Namun terkadang, mau tak mau Indira dibuat tertawa juga oleh lelucon Ava, -yang meskipun menurutnya norak- tapi entah kenapa selalu bisa membuat perutnya sakit menahan tawa.
“Naik, naik apa yang dikejar telur?” kata Ava pada suatu hari pada Kadek dan Indira. “Naik becak, kan dikejar telur abang becaknya.”
Kadek tertawa berguling-guling. Hanya Indira yang terpaksa pura-pura cemberut demi menjaga gengsinya.
“Jayus, ah!” ucap Indira sambil menggembungkan pipi, namun ekspresi seperti inilah yang membuat wajah Indira menjadi semakin imut, sehingga Ava rasanya ingin terus menggoda anak itu.
Indira yang kekanakan dan sok judes. Ava yang rusuh dan slenge’an seolah menjadi babak baru bagi opera sabun di keluarga itu.

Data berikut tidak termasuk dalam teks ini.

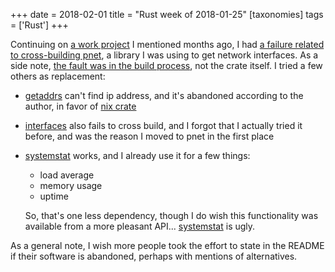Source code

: +++
date = 2018-02-01
title = "Rust week of 2018-01-25"
[taxonomies]
tags = ['Rust']
+++

Continuing on [a work project] I mentioned months ago,
I had [a failure related to cross-building pnet],
a library I was using to get network interfaces.
As a side note, [the fault was in the build process],
not the crate itself.
I tried a few others as replacement:

- [getaddrs] can't find ip address, and it's abandoned according to
  the author, in favor of [nix crate]
- [interfaces] also fails to cross build, and I forgot that I actually
  tried it before, and was the reason I moved to pnet in the first
  place
- [systemstat] works, and I already use it for a few things:
  - load average
  - memory usage
  - uptime

  So, that's one less dependency, though I do wish this functionality
  was available from a more pleasant API... [systemstat] is ugly.

As a general note, I wish more people took the effort to state in the
README if their software is abandoned, perhaps with mentions of
alternatives.


[a work project]: http://tshepang.net/rust-week-of-2017-10-05
[a failure related to cross-building pnet]: https://github.com/libpnet/libpnet/issues/309
[the fault was in the build process]: https://github.com/japaric/cross/issues/39
[nix crate]: https://crates.io/crates/nix
[getaddrs]: https://crates.io/crates/getaddrs
[interfaces]: https://crates.io/crates/interfaces
[systemstat]: https://crates.io/crates/systemstat

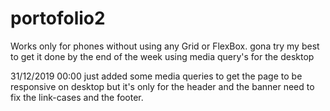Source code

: # portofolio2
  Works only for phones without using any Grid or FlexBox.
  gona try my best to get it done by the end of the week using media query's for the desktop
  
31/12/2019 00:00
  just added some media queries to get the page to be responsive on desktop but it's only for the header and the banner 
  need to fix the link-cases and the footer.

Keduanya mungkin belum menyadari, namun Pak De, Kadek, maupun orang-orang di rumah itu tahu pasti: kehadiran Ava membuat Indira yang tadinya murung sepeninggal kakak dan ibunya, kini menjadi lebih ekspresif.
“Kenapa, Gek? [SUP](1)[/SUP] ” tegur Kadek ketika mendapati Indira sedang tersenyum-senyum sendiri.
(1) Panggilan untuk perempuan yang lebih muda
“E-nggak! Nggak ada apa-apa!” tukas Indira cepat, sambil mengeloyor pergi.
Mendadak wajah Indira terasa panas. Untuk apa dia tersenyum? Sungguh, bahkan dirinya sendiripun tak tahu!
Ava adalah atraktor asing yang merusak kesetimbangan hidupnya yang serba teratur dan monoton menjadi sebuah sistem yang serba chaos… namun juga… huft! (Indira menggembungkan pipi, mati-matian memungkirinya…) menakjubkan!